Das heißt, Sie schließen Steuererhöhungen nicht aus?

Dazu gibt es keine Pläne. Aber die Aufgaben müssen solide finanziert werden. Aktuell können wir auf eine gut gefüllte Ausgleichsrücklage zurückgreifen, weil wir in der Vergangenheit gut gewirtschaftet haben.

Welche Projekte haben Sie anstoßen können?

Wir haben Grundlagen gelegt, um Hürth städtebaulich weiterzuentwickeln. Wir haben Aussichten auf Fördermittel für die Entwicklung des Kreishausareals. Für die „Lebensader Lux“ haben wir Fördermittel bekommen, auch für andere Projekte wie den Fahrradweg am Burgpark und den Fahrradweg zwischen Fischenich und Hermülheim. Und wir haben die Wasserstoffmobilität ausgeweitet.

Welche Themen werden in Zukunft eine Rolle spielen?

Zum Beispiel die Frage, wie wir im Alter leben. Dazu haben wir Entscheidungen getroffen und auch schon umgesetzt. Das Seniorenquartier am Grüngürtel ist im Bau, für den Seniorenwohnpark in Burbach sind Weichen gestellt. Auch Verkehrsthemen nehmen Fahrt auf.
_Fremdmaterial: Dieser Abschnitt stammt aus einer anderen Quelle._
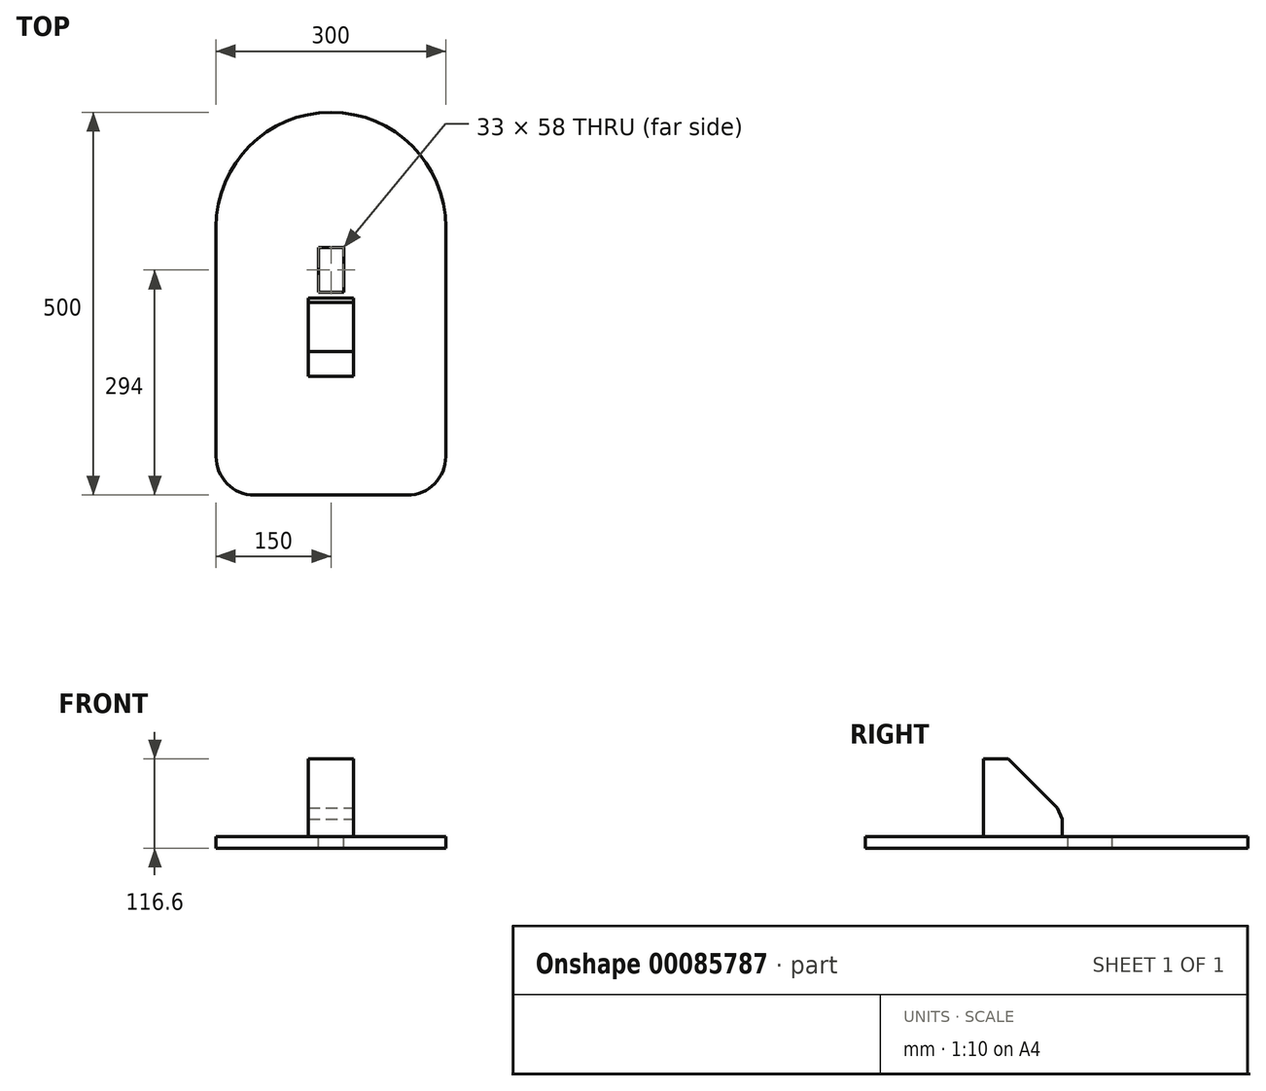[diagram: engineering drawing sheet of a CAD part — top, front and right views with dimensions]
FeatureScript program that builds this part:
annotation { "Feature Type Name" : "Feature", "Feature Type Description" : "" }
export const myFeature = defineFeature(function(context is Context, id is Id, definition is map)
    precondition{}
    {
        {
            var Q0;
            Q0=qCreatedBy(makeId("Top.planeOp"),FACE);
            var sketch = newSketch(context, id + "F0", { "sketchPlane" : qUnion([Q0])});
            skLineSegment(sketch, "E0.rect.bottom", {"start": v(100, -250) * mm, "end": v(-100, -250) * mm});
            skLineSegment(sketch, "E0.rect.left", {"start": v(150, -200) * mm, "end": v(150, 100) * mm});
            skLineSegment(sketch, "E0.rect.right", {"start": v(-150, -250) * mm, "end": v(-150, 100) * mm});
            skPoint(sketch, "E0.rect.middle", {"position": v(0, 0) * mm});
            skPoint(sketch, "E1.orphan", {"position": v(-150, 250) * mm});
            skPoint(sketch, "E2.orphan", {"position": v(150, 250) * mm});
            skArc(sketch, "E3", {"start": v(150, 100) * mm, "mid": v(0, 250) * mm, "end": v(-150, 100) * mm});
            skPoint(sketch, "E4.start.orphan", {"position": v(0, 250) * mm});
            skPoint(sketch, "E5.start.orphan", {"position": v(-100, 250) * mm});
            skPoint(sketch, "E6.end.orphan", {"position": v(100, 250) * mm});
            skArc(sketch, "E7", {"start": v(-150, -200) * mm, "mid": v(-135.36, -235.36) * mm, "end": v(-100, -250) * mm});
            skArc(sketch, "E8", {"start": v(100, -250) * mm, "mid": v(135.36, -235.36) * mm, "end": v(150, -200) * mm});
            skPoint(sketch, "E9.orphan", {"position": v(150, -250) * mm});
            skSolve(sketch);
        }
        {
            var Q0;
            Q0=qSketchRegion(id+"F0",true);
            extrude(context, id + "F1", {"entities" : qUnion([Q0]), "depth" : 15 * mm});
        }
        {
            var Q0;
            Q0=makeQuery(id+"F1.opExtrude","CAP_FACE",FACE,{"disambiguationData":[OSD([sQuery(id+"F0.wireOp",EDGE,"E0.rect.bottom"),sQuery(id+"F0.wireOp",EDGE,"E0.rect.left"),sQuery(id+"F0.wireOp",EDGE,"E0.rect.right"),sQuery(id+"F0.wireOp",EDGE,"E3"),sQuery(id+"F0.wireOp",EDGE,"E7"),sQuery(id+"F0.wireOp",EDGE,"E8")])],"isStart":false});
            var sketch = newSketch(context, id + "F2", { "sketchPlane" : qUnion([Q0])});
            skLineSegment(sketch, "E10.bottom", {"start": v(-16.5, 73) * mm, "end": v(16.5, 73) * mm});
            skLineSegment(sketch, "E10.top", {"start": v(-16.5, 15) * mm, "end": v(16.5, 15) * mm});
            skLineSegment(sketch, "E10.left", {"start": v(-16.5, 73) * mm, "end": v(-16.5, 15) * mm});
            skLineSegment(sketch, "E10.right", {"start": v(16.5, 73) * mm, "end": v(16.5, 15) * mm});
            skLineSegment(sketch, "E11", {"start": v(150, 100) * mm, "end": v(-52.78, 100) * mm});
            skSolve(sketch);
        }
        {
            var Q0;
            Q0=qSketchRegion(id+"F2",true);
            extrude(context, id + "F3", {"entities" : qUnion([Q0]), "operationType" : NewBodyOperationType.REMOVE, "endBound" : BoundingType.THROUGH_ALL, "oppositeDirection" : true, "depth" : 25 * mm});
        }
        {
            var Q0;
            Q0=makeQuery(id+"F1.opExtrude","CAP_FACE",FACE,{"disambiguationData":[OSD([sQuery(id+"F0.wireOp",EDGE,"E0.rect.bottom"),sQuery(id+"F0.wireOp",EDGE,"E0.rect.left"),sQuery(id+"F0.wireOp",EDGE,"E0.rect.right"),sQuery(id+"F0.wireOp",EDGE,"E3"),sQuery(id+"F0.wireOp",EDGE,"E7"),sQuery(id+"F0.wireOp",EDGE,"E8")])],"isStart":false});
            var sketch = newSketch(context, id + "F4", { "sketchPlane" : qUnion([Q0])});
            skLineSegment(sketch, "E12.bottom", {"start": v(-29.4, -95.17) * mm, "end": v(29.4, -95.17) * mm});
            skLineSegment(sketch, "E12.top", {"start": v(-29.4, 7.1) * mm, "end": v(29.4, 7.1) * mm});
            skLineSegment(sketch, "E12.left", {"start": v(-29.4, -95.17) * mm, "end": v(-29.4, 7.1) * mm});
            skLineSegment(sketch, "E12.right", {"start": v(29.4, -95.17) * mm, "end": v(29.4, 7.1) * mm});
            skPoint(sketch, "E12.middle", {"position": v(0, -44.03) * mm});
            skSolve(sketch);
        }
        {
            var Q0;
            Q0 = qSketchRegion(id + "F4", true);
            extrude(context, id + "F5", {"entities" : qUnion([Q0]), "operationType" : NewBodyOperationType.ADD, "depth" : 101.6 * mm});
        }
        {
            var Q0;
            Q0=makeQuery(id+"F5.opExtrude","CAP_EDGE",EDGE,{"disambiguationData":[OSD([sQuery(id+"F4.wireOp",EDGE,"E12.top")])],"isStart":false});
            chamfer(context, id + "F6", {"entities" : qUnion([Q0]), "width" : 70 * mm, "tangentPropagation" : true});
        }
        {
            var Q0;
            {var subQ0=sQuery(id+"F4.wireOp",EDGE,"E12.top");Q0=makeQuery(id+"F6.opChamfer","BLEND_EDGE",EDGE,{"blendedFrom":[makeQuery(id+"F5.opExtrude","CAP_EDGE",EDGE,{"disambiguationData":[OSD([subQ0])],"isStart":false}),makeQuery(id+"F5.opExtrude","SWEPT_FACE",FACE,{"disambiguationData":[OSD([subQ0])]})],"blendedInto":[makeQuery(id+"F5.opExtrude","SWEPT_FACE",FACE,{"disambiguationData":[OSD([subQ0])]})]});}
            chamfer(context, id + "F7", {"entities" : qUnion([Q0]), "width" : 20 * mm, "tangentPropagation" : true});
        }
    });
So die Verlängerung der Stadtbahn nach Hürth-Mitte. Für Efferen haben wir ein Verkehrskonzept auf den Weg gebracht.

Wie beurteilen Sie die Zusammenarbeit mit dem Stadtrat?

Als sehr konstruktiv. Wir haben ein gutes politisches Klima, in dem jeder seine Meinung vertritt, ohne dass es unter die Gürtellinie oder ins Persönliche geht.